Среди черных жителей города этот отряд полиции пользовался дурной славой. В день перед нападением на Даймонда один из них семь раз выстрелил в невооруженного чернокожего мужчину, поймав за попыткой украсть из грузовика любительскую рацию.
После случая с Гленном Даймондом в Мобил приехал Роберт Шелтон и встретился с начальником полиции, чтобы защитить полицейских, которым были предъявлены обвинения. Имперский Мудрец предложил привести в город тысячи членов Клана, чтобы «восстановить порядок». На следующий день газета «Мобил пресс реджистер» поместила на первой полосе фотографию Шелтона, стоящего рядом с начальником полиции города, причем газета писала об Имперском Мудреце как о движимом заботой об общем благе общественном деятеле, достойном всяческого уважения. Черные жители города расценили это как крайнее оскорбление и как прямое свидетельство расистского нутра всего полицейского управления города. В конечном итоге один из полицейских был уволен, и несколько начальников временно отстранены от дел, но остальные, участвовавшие в этом деле, не понесли каких-либо серьезных наказаний, и положение дел в полицейских силах Мобила осталось тем же, какими было.
Майкл Фигерс был потрясен, узнав, что главным следователем на месте преступления на Херндон-авеню был назначен Уилбур Уильямс, которому было предъявлено обвинение в том, что он якобы участвовал в инсценировке линчевания, но который был затем восстановлен в должности. Фигерс был не из тех, кто отступал перед белыми, и, подойдя к Уильямсу, он прямо выразил сомнение в том, что тот вообще способен хорошо сделать эту работу.

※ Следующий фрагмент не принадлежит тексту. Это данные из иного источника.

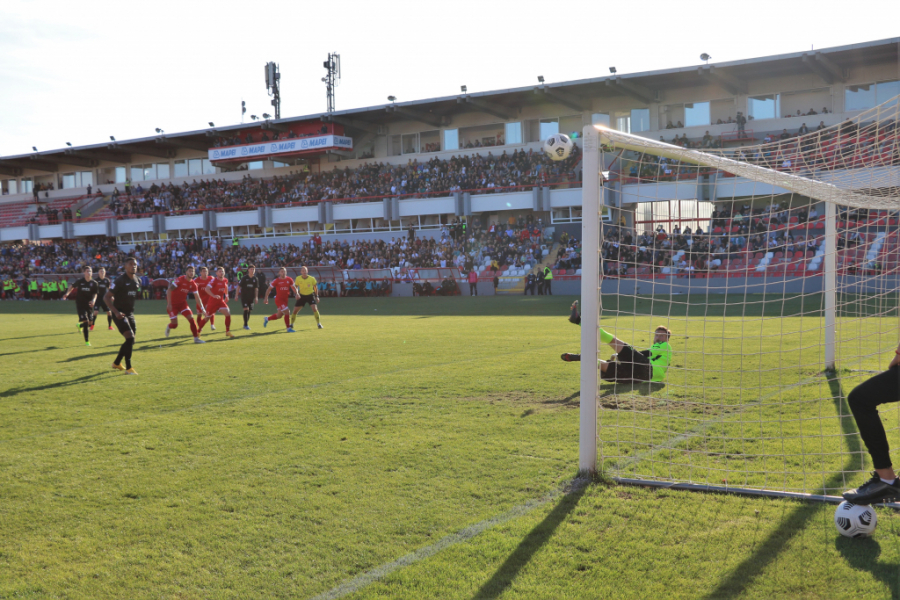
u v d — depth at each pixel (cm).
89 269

Уильямс постарался уверить Фигерса в том, что тот ошибается.
– Я сказал ему, что, если он даст мне время и будет относиться ко мне непредвзято, я докажу ему, что он не прав, – говорил впоследствии Уильямс.
Около семи часов утра Галанос все еще находился на месте преступления, когда через Херндон-авеню перешли двое мужчин и приблизились к полицейским.
– Меня зовут Бенни Джек Хейс, и я являюсь владельцем всего этого, – сказал пожилой мужчина, указывая на дома на противоположной стороне улицы. – Мой сын Генри живет здесь же, – продолжал Бенни, кивнув в сторону молодого человека, стоявшего чуть позади него. Генри было двадцать шесть лет, но из-за своего тщедушного телосложения, сутулости и испуганных взглядов он был больше похож на неуравновешенного, неуверенного в себе подростка. – И я хочу знать, что здесь происходит.